Material for this exercise START
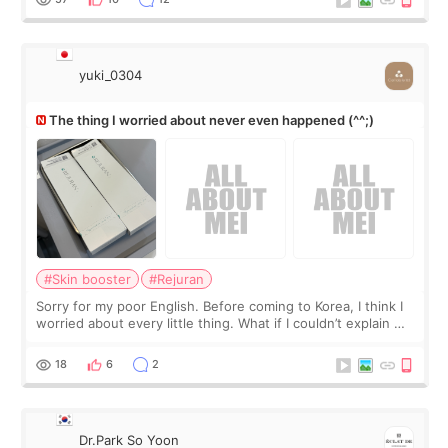
yuki_0304
The thing I worried about never even happened (^^;)
#Skin booster
#Rejuran
Sorry for my poor English. Before coming to Korea, I think I
worried about every little thing. What if I couldn’t explain my
skin concerns? What if the treatment was much more
painful than I imagi
18
6
2
Dr.Park So Yoon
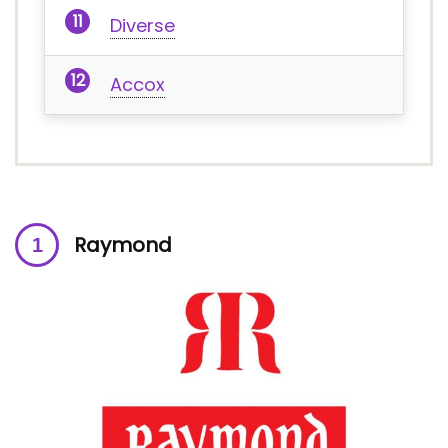
Diverse
Accox
Raymond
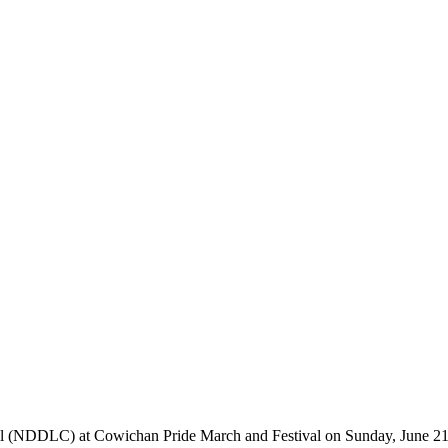
 (NDDLC) at Cowichan Pride March and Festival on Sunday, June 21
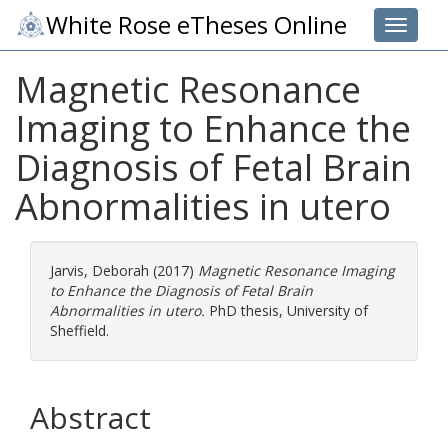
White Rose eTheses Online
Toggle 
Magnetic Resonance
Imaging to Enhance the
Diagnosis of Fetal Brain
Abnormalities in utero
Jarvis, Deborah
(2017)
Magnetic Resonance Imaging
to Enhance the Diagnosis of Fetal Brain
Abnormalities in utero.
PhD thesis, University of
Sheffield.
Abstract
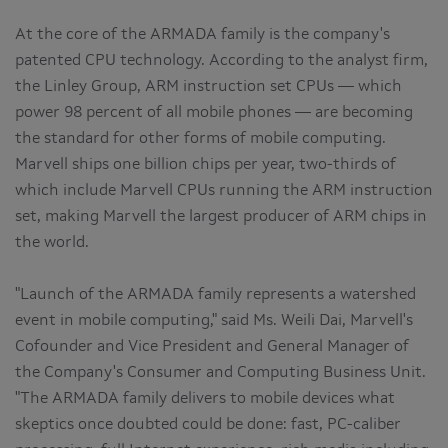
At the core of the ARMADA family is the company's
patented CPU technology. According to the analyst firm,
the Linley Group, ARM instruction set CPUs — which
power 98 percent of all mobile phones — are becoming
the standard for other forms of mobile computing.
Marvell ships one billion chips per year, two-thirds of
which include Marvell CPUs running the ARM instruction
set, making Marvell the largest producer of ARM chips in
the world.
"Launch of the ARMADA family represents a watershed
event in mobile computing," said Ms. Weili Dai, Marvell's
Cofounder and Vice President and General Manager of
the Company's Consumer and Computing Business Unit.
"The ARMADA family delivers to mobile devices what
skeptics once doubted could be done: fast, PC-caliber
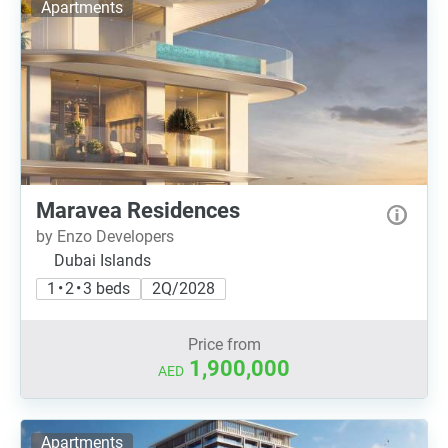
Apartments
Maravea Residences
by Enzo Developers
Dubai Islands
1 • 2 • 3 beds
2Q/2028
Price from
1,900,000
AED
Apartments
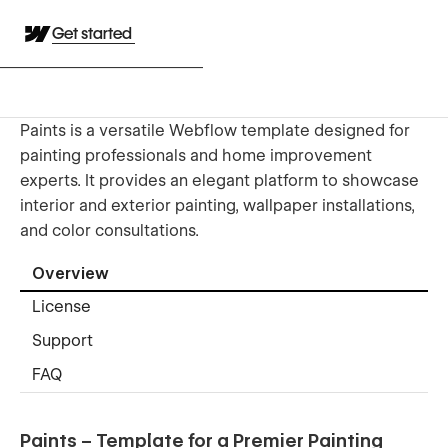
Get started
Paints is a versatile Webflow template designed for
painting professionals and home improvement
experts. It provides an elegant platform to showcase
interior and exterior painting, wallpaper installations,
and color consultations.
Overview
License
Support
FAQ
Paints – Template for a Premier Painting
Material for this exercise END
What you need to do » Starting at the line above that contains "skin concerns? What", transcribe every line exactly through the line that contains "represents a watershed", including that last one, and skip the pictures.

Exercise answer »
skin concerns? What if the treatment was much more
painful than I imagi
18
6
2
Dr.Park So Yoon
Diverse
Accox
Raymond
 (NDDLC) at Cowichan Pride March and Festival on Sunday, June 21
White Rose eTheses Online
Toggle 
Magnetic Resonance
Imaging to Enhance the
Diagnosis of Fetal Brain
Abnormalities in utero
Jarvis, Deborah
(2017)
Magnetic Resonance Imaging
to Enhance the Diagnosis of Fetal Brain
Abnormalities in utero.
PhD thesis, University of
Sheffield.
Abstract
At the core of the ARMADA family is the company's
patented CPU technology. According to the analyst firm,
the Linley Group, ARM instruction set CPUs — which
power 98 percent of all mobile phones — are becoming
the standard for other forms of mobile computing.
Marvell ships one billion chips per year, two-thirds of
which include Marvell CPUs running the ARM instruction
set, making Marvell the largest producer of ARM chips in
the world.
"Launch of the ARMADA family represents a watershed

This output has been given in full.